Says Avni Pravni-Buck, deputy director of Alliance for a Green Economy: “Governor Hochul and her Public Service Commission have locked New Yorkers into an expensive and inefficient scheme to enrich Constellation Energy, while taking New York further away from our renewable energy and climate goals. Every dollar spent on Constellation’s reactors is a dollar that could have gone to building renewable energy and storage, which is cheaper, cleaner, and better for our electricity grid. We’re dismayed to hear that electric ratepayers will now be footing a $33 billion bailout for the upstate nuclear reactors, without any forward-looking plan to transition to renewable resources…”
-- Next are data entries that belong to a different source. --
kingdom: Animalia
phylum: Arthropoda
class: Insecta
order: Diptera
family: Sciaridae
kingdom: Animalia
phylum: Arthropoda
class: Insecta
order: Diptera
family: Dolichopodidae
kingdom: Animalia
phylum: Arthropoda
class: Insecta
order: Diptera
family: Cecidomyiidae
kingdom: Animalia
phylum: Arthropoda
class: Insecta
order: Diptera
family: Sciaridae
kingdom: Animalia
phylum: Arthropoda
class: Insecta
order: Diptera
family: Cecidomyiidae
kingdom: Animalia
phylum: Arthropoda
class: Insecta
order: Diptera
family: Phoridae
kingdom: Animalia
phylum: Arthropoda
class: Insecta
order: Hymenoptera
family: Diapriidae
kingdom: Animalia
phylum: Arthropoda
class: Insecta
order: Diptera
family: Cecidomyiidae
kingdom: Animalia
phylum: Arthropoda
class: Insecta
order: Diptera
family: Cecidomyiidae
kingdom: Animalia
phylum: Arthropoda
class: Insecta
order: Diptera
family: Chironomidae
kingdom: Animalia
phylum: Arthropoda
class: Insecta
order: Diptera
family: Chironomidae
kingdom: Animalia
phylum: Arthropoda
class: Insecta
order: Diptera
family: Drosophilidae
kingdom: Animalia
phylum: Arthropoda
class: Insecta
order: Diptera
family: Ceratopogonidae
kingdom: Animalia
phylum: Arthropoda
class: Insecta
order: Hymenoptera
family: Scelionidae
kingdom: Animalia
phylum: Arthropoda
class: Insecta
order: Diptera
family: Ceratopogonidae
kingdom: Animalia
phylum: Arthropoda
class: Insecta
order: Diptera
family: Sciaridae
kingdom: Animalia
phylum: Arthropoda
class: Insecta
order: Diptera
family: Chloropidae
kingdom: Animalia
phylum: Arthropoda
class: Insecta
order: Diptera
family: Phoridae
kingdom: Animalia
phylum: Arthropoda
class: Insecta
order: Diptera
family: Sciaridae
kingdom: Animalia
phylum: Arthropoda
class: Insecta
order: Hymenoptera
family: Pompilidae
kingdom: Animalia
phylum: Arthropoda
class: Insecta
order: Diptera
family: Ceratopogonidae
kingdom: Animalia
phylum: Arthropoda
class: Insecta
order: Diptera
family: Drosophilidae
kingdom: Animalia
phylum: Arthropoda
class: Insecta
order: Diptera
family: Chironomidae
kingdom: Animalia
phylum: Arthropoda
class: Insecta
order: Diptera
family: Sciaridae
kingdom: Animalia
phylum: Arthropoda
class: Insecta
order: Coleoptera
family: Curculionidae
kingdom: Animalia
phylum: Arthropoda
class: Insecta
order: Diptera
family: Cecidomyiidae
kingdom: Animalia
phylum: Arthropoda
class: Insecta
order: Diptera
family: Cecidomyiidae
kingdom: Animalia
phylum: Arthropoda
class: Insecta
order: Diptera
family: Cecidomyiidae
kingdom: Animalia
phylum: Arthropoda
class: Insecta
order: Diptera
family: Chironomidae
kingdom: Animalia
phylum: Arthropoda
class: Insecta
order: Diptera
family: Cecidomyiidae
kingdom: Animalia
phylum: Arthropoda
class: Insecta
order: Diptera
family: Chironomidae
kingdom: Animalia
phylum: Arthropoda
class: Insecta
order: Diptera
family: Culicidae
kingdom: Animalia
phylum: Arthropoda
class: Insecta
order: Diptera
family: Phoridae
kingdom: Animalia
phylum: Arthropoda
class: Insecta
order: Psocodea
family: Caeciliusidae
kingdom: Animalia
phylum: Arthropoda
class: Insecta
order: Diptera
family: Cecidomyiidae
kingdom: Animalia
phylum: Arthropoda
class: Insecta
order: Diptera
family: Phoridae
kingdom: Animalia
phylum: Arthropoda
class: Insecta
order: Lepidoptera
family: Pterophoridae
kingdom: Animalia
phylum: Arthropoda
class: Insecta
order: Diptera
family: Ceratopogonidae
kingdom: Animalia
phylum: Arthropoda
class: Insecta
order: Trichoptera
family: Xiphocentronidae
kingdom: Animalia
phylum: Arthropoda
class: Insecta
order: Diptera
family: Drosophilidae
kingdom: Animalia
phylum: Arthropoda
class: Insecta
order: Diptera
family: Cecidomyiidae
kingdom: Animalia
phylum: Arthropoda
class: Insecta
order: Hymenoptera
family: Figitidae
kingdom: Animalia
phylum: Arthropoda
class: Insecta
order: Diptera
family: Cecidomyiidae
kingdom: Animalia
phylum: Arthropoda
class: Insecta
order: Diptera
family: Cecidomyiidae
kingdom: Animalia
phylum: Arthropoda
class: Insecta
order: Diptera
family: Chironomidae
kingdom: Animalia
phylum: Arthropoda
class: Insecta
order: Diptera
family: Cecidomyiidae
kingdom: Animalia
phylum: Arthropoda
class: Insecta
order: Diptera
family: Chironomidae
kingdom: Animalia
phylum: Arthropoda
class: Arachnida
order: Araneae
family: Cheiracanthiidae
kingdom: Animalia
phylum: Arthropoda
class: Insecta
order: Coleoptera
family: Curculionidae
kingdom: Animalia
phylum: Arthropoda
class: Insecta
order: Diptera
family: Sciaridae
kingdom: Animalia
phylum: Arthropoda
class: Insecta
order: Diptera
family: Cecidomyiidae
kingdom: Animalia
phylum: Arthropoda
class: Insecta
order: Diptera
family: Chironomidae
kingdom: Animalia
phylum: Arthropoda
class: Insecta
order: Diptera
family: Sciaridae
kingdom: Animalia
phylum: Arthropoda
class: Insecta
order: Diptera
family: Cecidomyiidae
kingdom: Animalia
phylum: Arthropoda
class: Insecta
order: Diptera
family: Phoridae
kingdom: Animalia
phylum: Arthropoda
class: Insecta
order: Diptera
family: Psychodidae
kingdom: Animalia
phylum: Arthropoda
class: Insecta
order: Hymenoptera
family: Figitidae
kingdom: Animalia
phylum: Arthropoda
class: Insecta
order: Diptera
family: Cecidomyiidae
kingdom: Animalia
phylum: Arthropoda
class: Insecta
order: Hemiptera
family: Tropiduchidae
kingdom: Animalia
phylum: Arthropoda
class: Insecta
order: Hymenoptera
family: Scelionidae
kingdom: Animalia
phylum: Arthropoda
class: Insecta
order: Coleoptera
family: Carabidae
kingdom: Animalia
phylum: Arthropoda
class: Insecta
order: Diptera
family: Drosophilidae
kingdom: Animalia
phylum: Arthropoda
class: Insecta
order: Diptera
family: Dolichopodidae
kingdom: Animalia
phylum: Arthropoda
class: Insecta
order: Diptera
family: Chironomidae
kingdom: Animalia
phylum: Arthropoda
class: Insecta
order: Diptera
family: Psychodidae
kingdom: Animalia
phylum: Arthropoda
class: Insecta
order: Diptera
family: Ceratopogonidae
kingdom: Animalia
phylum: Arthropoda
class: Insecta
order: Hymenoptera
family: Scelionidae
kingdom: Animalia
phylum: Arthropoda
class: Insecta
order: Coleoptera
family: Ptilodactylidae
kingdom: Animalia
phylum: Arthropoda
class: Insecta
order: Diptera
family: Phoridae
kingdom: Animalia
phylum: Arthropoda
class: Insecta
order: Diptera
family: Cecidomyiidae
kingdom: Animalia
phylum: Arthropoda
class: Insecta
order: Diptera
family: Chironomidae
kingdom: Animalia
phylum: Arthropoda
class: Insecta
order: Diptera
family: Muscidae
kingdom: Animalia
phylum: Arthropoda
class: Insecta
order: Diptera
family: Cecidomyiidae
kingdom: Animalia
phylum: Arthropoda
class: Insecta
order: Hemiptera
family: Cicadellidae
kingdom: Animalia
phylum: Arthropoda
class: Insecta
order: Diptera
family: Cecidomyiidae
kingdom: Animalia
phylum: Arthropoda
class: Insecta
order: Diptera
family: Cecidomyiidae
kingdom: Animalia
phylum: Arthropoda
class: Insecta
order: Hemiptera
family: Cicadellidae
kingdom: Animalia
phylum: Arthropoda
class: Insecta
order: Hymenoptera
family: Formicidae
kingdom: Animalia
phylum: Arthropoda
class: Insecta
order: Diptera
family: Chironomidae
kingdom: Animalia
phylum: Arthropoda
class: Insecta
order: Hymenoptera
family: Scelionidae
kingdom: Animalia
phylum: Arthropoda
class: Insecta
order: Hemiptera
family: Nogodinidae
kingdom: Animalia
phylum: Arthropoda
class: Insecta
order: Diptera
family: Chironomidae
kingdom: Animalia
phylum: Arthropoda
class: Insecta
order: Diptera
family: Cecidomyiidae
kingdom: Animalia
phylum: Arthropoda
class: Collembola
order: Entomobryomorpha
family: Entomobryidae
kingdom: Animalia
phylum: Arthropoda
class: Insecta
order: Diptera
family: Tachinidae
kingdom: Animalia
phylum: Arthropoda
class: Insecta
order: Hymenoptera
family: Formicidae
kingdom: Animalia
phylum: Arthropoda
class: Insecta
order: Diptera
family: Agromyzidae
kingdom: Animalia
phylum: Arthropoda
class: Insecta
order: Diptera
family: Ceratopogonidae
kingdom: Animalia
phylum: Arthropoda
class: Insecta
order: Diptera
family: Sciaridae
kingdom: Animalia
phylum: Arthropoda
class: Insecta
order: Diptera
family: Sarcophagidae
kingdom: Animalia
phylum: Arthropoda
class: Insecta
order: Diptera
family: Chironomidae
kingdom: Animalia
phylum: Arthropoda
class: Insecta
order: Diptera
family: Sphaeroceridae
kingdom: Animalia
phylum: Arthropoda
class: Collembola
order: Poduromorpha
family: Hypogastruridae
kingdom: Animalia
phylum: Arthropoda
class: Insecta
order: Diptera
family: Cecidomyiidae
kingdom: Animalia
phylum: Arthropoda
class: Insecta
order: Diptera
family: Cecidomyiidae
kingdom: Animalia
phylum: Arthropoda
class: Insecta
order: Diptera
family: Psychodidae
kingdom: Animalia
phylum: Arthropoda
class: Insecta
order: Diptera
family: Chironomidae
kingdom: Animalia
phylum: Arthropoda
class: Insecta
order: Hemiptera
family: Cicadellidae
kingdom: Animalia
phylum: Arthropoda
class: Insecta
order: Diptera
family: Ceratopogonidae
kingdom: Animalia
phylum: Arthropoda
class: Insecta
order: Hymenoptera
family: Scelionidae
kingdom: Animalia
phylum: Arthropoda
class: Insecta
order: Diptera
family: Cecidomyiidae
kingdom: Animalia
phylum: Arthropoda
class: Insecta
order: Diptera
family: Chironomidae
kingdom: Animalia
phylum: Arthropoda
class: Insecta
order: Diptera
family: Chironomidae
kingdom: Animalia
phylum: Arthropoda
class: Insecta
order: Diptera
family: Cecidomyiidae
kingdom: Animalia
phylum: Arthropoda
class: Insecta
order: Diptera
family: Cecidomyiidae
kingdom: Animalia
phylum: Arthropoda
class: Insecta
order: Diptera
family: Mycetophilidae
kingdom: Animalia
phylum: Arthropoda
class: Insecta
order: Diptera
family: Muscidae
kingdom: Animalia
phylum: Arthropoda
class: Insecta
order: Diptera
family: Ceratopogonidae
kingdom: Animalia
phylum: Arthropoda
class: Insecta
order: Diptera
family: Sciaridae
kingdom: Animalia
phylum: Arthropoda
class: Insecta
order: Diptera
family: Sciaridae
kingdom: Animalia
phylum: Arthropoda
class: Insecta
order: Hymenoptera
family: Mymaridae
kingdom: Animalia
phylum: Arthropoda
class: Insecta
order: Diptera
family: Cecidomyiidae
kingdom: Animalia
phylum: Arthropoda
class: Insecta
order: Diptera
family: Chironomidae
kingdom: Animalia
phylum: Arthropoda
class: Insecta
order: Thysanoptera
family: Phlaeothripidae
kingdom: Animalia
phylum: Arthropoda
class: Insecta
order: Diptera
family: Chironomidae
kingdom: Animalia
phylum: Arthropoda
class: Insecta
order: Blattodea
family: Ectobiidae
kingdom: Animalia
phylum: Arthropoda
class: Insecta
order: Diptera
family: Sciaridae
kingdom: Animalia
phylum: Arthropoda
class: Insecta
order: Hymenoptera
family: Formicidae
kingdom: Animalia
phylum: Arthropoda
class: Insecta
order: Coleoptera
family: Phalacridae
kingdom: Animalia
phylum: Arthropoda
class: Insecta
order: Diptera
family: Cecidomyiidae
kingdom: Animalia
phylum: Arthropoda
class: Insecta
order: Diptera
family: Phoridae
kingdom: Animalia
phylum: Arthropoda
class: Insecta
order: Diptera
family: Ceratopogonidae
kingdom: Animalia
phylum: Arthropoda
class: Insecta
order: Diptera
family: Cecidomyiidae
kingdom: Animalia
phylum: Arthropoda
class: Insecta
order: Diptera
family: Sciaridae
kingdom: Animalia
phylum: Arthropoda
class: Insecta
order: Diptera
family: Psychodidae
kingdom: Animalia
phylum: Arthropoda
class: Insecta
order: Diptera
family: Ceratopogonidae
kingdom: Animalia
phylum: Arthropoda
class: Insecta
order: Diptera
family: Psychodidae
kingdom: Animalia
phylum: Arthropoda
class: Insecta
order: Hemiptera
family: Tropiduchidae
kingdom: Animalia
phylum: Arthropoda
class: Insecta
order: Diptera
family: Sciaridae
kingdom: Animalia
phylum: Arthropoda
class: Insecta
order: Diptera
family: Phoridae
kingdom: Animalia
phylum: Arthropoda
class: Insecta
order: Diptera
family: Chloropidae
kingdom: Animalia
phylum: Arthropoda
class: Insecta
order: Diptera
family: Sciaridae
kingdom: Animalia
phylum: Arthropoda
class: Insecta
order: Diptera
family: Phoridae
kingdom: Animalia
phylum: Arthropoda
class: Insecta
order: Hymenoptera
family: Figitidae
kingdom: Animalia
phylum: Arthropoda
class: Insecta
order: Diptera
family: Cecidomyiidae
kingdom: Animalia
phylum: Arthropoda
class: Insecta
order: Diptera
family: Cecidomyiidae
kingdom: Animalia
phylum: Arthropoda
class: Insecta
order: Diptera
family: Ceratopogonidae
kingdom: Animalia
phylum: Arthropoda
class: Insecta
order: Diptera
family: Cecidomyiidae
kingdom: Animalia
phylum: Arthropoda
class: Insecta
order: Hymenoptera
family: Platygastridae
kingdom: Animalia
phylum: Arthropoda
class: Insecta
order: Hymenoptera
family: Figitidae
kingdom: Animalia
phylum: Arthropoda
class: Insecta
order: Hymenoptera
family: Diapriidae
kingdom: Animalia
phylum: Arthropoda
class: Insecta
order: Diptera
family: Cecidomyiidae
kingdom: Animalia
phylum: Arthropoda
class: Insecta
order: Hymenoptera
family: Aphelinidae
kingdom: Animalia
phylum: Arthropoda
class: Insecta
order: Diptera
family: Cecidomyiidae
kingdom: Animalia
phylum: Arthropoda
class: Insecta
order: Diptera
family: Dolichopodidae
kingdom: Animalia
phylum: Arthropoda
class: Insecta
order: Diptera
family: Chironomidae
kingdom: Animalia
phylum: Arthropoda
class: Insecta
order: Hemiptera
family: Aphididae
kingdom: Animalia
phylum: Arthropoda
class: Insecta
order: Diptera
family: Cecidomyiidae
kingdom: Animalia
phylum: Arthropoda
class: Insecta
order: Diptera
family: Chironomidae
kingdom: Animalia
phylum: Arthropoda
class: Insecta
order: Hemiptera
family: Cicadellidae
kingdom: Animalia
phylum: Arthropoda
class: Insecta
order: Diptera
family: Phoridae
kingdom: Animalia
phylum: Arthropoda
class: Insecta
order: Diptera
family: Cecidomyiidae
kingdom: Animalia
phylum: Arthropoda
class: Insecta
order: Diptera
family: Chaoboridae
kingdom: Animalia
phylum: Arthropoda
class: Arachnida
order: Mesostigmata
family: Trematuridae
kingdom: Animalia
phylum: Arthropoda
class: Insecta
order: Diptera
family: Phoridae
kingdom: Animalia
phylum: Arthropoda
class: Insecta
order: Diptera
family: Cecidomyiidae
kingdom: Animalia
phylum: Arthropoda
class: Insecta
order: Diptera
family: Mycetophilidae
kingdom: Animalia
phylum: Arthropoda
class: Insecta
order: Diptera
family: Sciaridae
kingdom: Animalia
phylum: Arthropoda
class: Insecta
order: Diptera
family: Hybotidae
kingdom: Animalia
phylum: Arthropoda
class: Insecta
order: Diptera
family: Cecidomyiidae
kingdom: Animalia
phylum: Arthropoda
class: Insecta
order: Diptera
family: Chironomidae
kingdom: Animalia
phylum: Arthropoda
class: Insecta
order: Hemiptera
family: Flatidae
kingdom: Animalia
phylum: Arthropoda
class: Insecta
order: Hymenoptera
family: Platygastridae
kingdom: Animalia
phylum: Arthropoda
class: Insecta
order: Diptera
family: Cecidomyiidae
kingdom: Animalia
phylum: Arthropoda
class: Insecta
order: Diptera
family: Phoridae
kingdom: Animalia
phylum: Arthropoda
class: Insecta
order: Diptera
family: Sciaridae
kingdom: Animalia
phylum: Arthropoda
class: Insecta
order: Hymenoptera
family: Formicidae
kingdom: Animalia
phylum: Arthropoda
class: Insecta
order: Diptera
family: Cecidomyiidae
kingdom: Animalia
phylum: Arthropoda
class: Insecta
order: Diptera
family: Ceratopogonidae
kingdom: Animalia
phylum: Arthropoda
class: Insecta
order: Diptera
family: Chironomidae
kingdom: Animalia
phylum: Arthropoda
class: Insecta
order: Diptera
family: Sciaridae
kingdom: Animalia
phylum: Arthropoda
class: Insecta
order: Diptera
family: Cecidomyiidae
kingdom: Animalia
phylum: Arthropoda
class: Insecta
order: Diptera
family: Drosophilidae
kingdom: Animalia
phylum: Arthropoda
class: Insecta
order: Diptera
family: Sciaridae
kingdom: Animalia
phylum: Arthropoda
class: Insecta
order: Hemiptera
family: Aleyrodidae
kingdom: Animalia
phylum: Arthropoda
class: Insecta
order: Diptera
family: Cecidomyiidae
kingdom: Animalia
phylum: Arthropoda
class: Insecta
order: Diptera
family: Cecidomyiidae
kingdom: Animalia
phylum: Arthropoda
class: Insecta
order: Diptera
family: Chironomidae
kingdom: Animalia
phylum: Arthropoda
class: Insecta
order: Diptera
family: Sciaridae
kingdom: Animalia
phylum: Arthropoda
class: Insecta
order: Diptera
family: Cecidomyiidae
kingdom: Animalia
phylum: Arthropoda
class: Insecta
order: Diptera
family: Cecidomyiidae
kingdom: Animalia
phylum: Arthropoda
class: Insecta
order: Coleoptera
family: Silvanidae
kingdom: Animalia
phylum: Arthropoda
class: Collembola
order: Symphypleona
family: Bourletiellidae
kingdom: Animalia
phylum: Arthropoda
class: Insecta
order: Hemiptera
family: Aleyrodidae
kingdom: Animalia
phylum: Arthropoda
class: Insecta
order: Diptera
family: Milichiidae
Tim Judson, executive director of the Nuclear Information and Resource Service, says: “New York’s nuclear bailout program has always been a classic ‘bridge-to-nowhere’—forcing households and businesses to fork over pots of gold, only to leave us with an ever-growing pile of radioactive waste. Since 2017, we have been charged over $4 billion to prop up old, uneconomical nuclear power plants—12 times more than we have spent on incentives for renewable energy. The bailout program was supposed to be expensive but temporary, a $7 billion ‘bridge to renewable energy.’ Here we are years down the road, and the PSC has decided not only to make the bailout basically permanent, but to dramatically increase the cost to $33 billion over an extra 20 years. New York needs to pull the plug on it.”

A true green energy path is before us. This is not it.